* **Page extract**

....

Series Convergence Calculator
Test if an infinite series converges or diverges using ratio, root, and comparison tests.
Use n as the index variable. Supports ^, *, /, sin, exp, log
What Is the Series Convergence Calculator?
The Series Convergence Calculator tests an infinite series Σ aₙ for convergence or divergence using three sequential tests: the Divergence Test, Ratio Test, and Root Test. For p-series (1/nᵖ patterns), it applies the p-Series Test directly. The calculator shows the first 15 terms, partial sums, and cumulative sums at n=100 and n=1000 to visualize convergence behavior.
- ›Enter the general term aₙ as a function of n (e.g. 1/n^2, 0.5^n, (-1)^n/n)
- ›Tests are applied in order: if Divergence Test is conclusive, remaining tests are skipped
- ›Partial sum table shows the first 15 individual terms and running totals
- ›n=1000 partial sum reveals whether the series converges or grows without bound
Formula
Convergence Tests
Divergence Test
If lim aₙ ≠ 0 → diverges
Ratio Test
L = lim |aₙ₊₁/aₙ|; L<1→converges, L>1→diverges
Root Test
L = lim |aₙ|^(1/n); same L rule as ratio
p-Series
Σ 1/nᵖ: converges if p>1, diverges if p≤1
Geometric
Σ rⁿ: converges if |r|<1, sum = a/(1−r)
Alternating
Σ (−1)ⁿbₙ: converges if bₙ↓0 (Leibniz test)
How to Use
- 1Enter the general term aₙ as an expression in n (the index variable)
- 2Set the starting index n (usually 1; use 0 for geometric series 0.5^n)

....

* **Entries supplied**
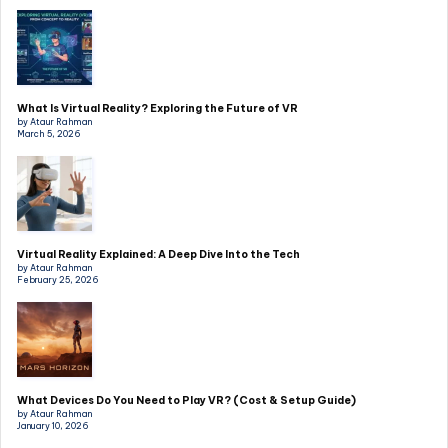
What Is Virtual Reality? Exploring the Future of VR
by Ataur Rahman
March 5, 2026
Virtual Reality Explained: A Deep Dive Into the Tech
by Ataur Rahman
February 25, 2026
What Devices Do You Need to Play VR? (Cost & Setup Guide)
by Ataur Rahman
January 10, 2026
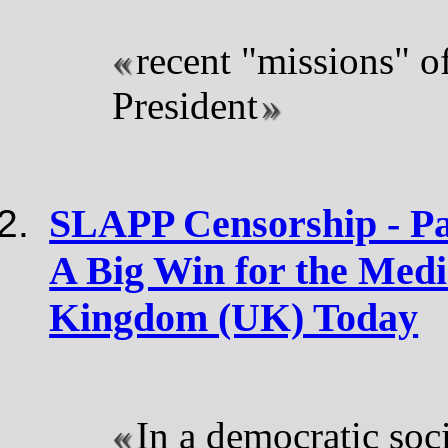
recent "missions" o
President
SLAPP Censorship - Pa
A Big Win for the Medi
Kingdom (UK) Today
In a democratic soci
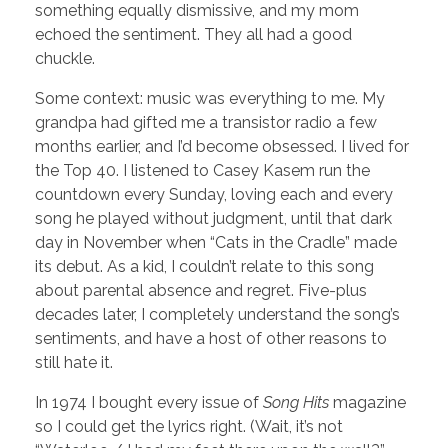
something equally dismissive, and my mom
echoed the sentiment. They all had a good
chuckle.
Some context: music was everything to me. My
grandpa had gifted me a transistor radio a few
months earlier, and I’d become obsessed. I lived for
the Top 40. I listened to Casey Kasem run the
countdown every Sunday, loving each and every
song he played without judgment, until that dark
day in November when “Cats in the Cradle” made
its debut. As a kid, I couldn’t relate to this song
about parental absence and regret. Five-plus
decades later, I completely understand the song’s
sentiments, and have a host of other reasons to
still hate it.
In 1974 I bought every issue of
Song Hits
magazine
so I could get the lyrics right. (Wait, it’s not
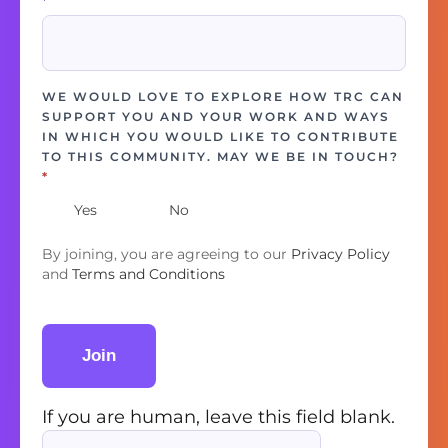
*
WE WOULD LOVE TO EXPLORE HOW TRC CAN
SUPPORT YOU AND YOUR WORK AND WAYS
IN WHICH YOU WOULD LIKE TO CONTRIBUTE
TO THIS COMMUNITY. MAY WE BE IN TOUCH?
*
Yes
No
By joining, you are agreeing to our
Privacy Policy
and
Terms and Conditions
Join
If you are human, leave this field blank.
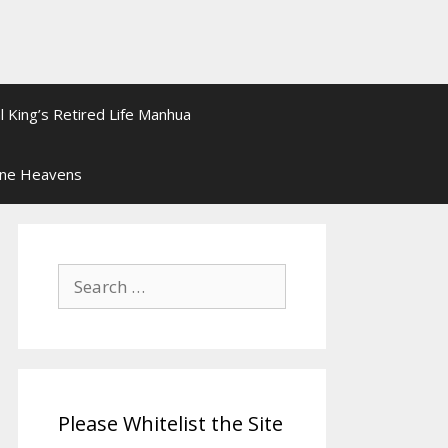
l King’s Retired Life Manhua
ine Heavens
Search
for:
Please Whitelist the Site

....

* **Work instruction**
In the series convergence calculator page, starting with "The Series Convergence Calculator tests" and going on through "1/n^2, 0.5^n, (-1)^n/n)", replace "infinite series" with "infinite sum". The records come from a different source than the page above them.

* **The answer**
The Series Convergence Calculator tests an infinite sum Σ aₙ for convergence or divergence using three sequential tests: the Divergence Test, Ratio Test, and Root Test. For p-series (1/nᵖ patterns), it applies the p-Series Test directly. The calculator shows the first 15 terms, partial sums, and cumulative sums at n=100 and n=1000 to visualize convergence behavior.
- ›Enter the general term aₙ as a function of n (e.g. 1/n^2, 0.5^n, (-1)^n/n)